Quick answer: Regiomontanus was the Latin name of Johannes Mueller von Koenigsberg (1436 to 1476), a German astronomer, astrologer and mathematician. He compiled printed planetary tables that gave the horoscope reliable numbers, and he lent his name to a house system that was widely used across the Renaissance. Modern astrology software still lists Regiomontanus as a house-system option.

Few figures sit so squarely on the line between astronomy and astrology as Regiomontanus. In an age when the two studies were a single craft, he supplied much of the precise machinery that astrologers needed: accurate tables of planetary positions and a careful method for dividing the chart into houses. His work helped turn the casting of a horoscope from rough estimate into something closer to calculation.
Who Regiomontanus was
Johannes Mueller was born in 1436 in the town of Koenigsberg, and his Latin name simply means "of Koenigsberg." He studied in Vienna under Georg von Peuerbach, one of the leading astronomers of the day, and proved a gifted pupil. The pairing of teacher and student would shape the next century of European astronomy and astrology alike.
When Peuerbach died, Regiomontanus completed his master's unfinished project, the Epitome of the Almagest. This was an influential condensed version of Ptolemy's great astronomical work, and it made the older Greek system far easier for later readers to study and apply.
The Ephemerides and the printed sky
In 1474 Regiomontanus issued his Ephemerides, tables giving daily planetary positions for the years 1475 to 1506. For the first time a practitioner could look up where the planets stood on a given day without grinding through the calculations by hand. These tables were valued well beyond astrology.
Navigators used such tables to find their position at sea, and Christopher Columbus is said to have carried them.
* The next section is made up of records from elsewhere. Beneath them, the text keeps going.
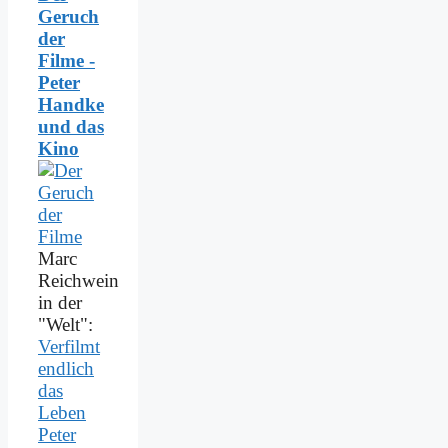
Geruch
der
Filme -
Peter
Handke
und das
Kino
Marc
Reichwein
in der
"Welt":
Verfilmt
endlich
das
Leben
Peter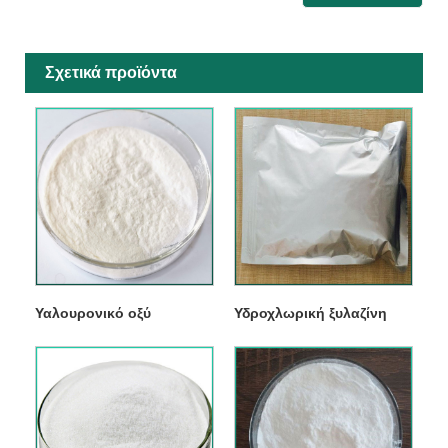
Σχετικά προϊόντα
Υαλουρονικό οξύ
Υδροχλωρική ξυλαζίνη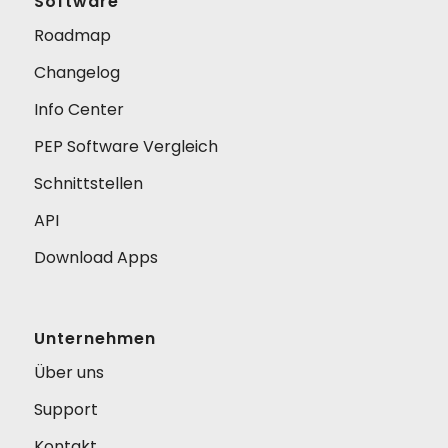
Software
Roadmap
Changelog
Info Center
PEP Software Vergleich
Schnittstellen
API
Download Apps
Unternehmen
Über uns
Support
Kontakt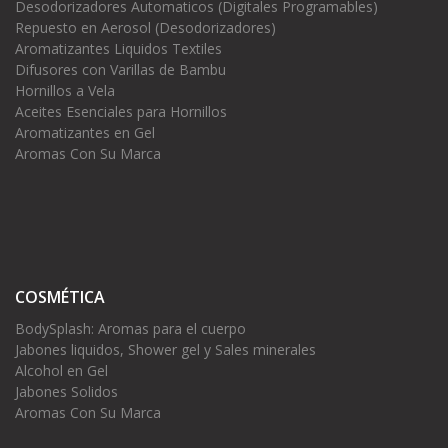
Desodorizadores Automaticos (Digitales Programables)
Repuesto en Aerosol (Desodorizadores)
Aromatizantes Liquidos Textiles
Difusores con Varillas de Bambu
Hornillos a Vela
Aceites Esenciales para Hornillos
Aromatizantes en Gel
Aromas Con Su Marca
COSMÉTICA
BodySplash: Aromas para el cuerpo
Jabones liquidos, Shower gel y Sales minerales
Alcohol en Gel
Jabones Solidos
Aromas Con Su Marca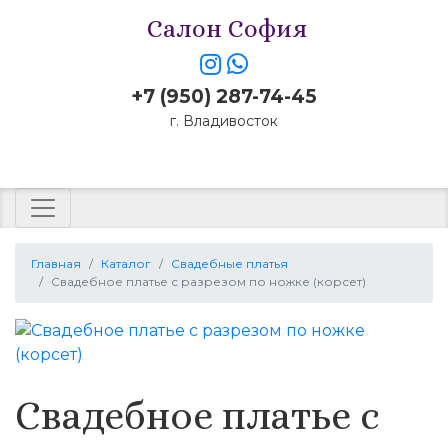
Салон София
+7 (950) 287-74-45
г. Владивосток
Заказать звонок
Главная
Каталог
Свадебные платья
Свадебное платье с разрезом по ножке (корсет)
Свадебное платье с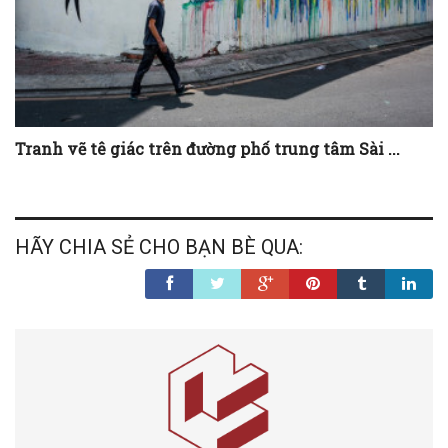
Tranh vẽ tê giác trên đường phố trung tâm Sài ...
HÃY CHIA SẺ CHO BẠN BÈ QUA: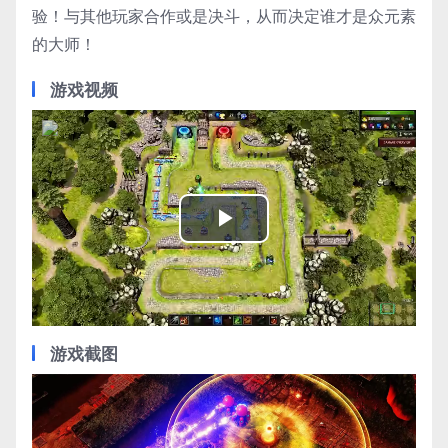
验！与其他玩家合作或是决斗，从而决定谁才是众元素
的大师！
游戏视频
Play
Video
游戏截图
The famous story has Columbus using the figures to predict a lunar eclipse in 1504, a feat that reportedly impressed those who witnessed it. The same numbers that guided ships also underwrote the horoscope.
A house system that bears his name
The Regiomontanus house system is the part of his legacy most familiar to astrologers today. It divides the houses by cutting the celestial equator into twelve equal arcs and projecting those divisions onto the ecliptic, the path the Sun appears to follow through the year.
This method became one of the most widely used house systems of the Renaissance, before the later rise of the Placidus system shifted fashion. If you cast a free birth chart with modern software, Regiomontanus is usually offered in the same menu as Placidus and the rest, a quiet survival of his fifteenth-century work.
Tables, presses and directions
Regiomontanus did not stop at the ephemerides. He also produced the Tabulae Directionum, tables used for the astrological technique of directions, a method for timing events by advancing chart points through the houses. These tables gave the technique a firmer numerical footing.
In 1471 he set up a printing press in Nuremberg specifically to publish accurate astronomical and astrological texts. The choice was deliberate: a single error copied by hand could ruin a table, and print offered a way to spread reliable figures widely. For more on the people and ideas behind classical practice, see our blog.
His final years
In 1476 Regiomontanus was summoned to Rome to advise on reforming the calendar, a problem that would occupy Europe for another century. He died there the same year, at the age of forty. The cause of his death is uncertain, and accounts from the period do not agree.
He left behind tables, books and a method that outlived him by centuries. By putting precise, reproducible numbers under the casting of a horoscope, Regiomontanus helped fix the standard that later astrologers would build upon.
Frequently Asked Questions
Who was Regiomontanus?
Regiomontanus was the Latin name of Johannes Mueller von Koenigsberg, who lived from 1436 to 1476. He was a German astronomer, astrologer and mathematician who studied under Georg von Peuerbach in Vienna. His Latin name simply means "of Koenigsberg," the town where he was born.
What is the Regiomontanus house system?
It is a method of dividing the astrological houses by cutting the celestial equator into twelve equal arcs and projecting them onto the ecliptic. It was one of the most widely used house systems in the Renaissance, before the later rise of the Placidus system. Modern astrology software still offers Regiomontanus as a house-system option.
Why were his ephemerides important?
His Ephemerides, printed in 1474, gave daily planetary positions for the years 1475 to 1506, so practitioners no longer had to calculate them by hand. Navigators used such tables, and Christopher Columbus is said to have used them to predict a lunar eclipse in 1504. The same reliable figures gave the horoscope precise numbers to work from.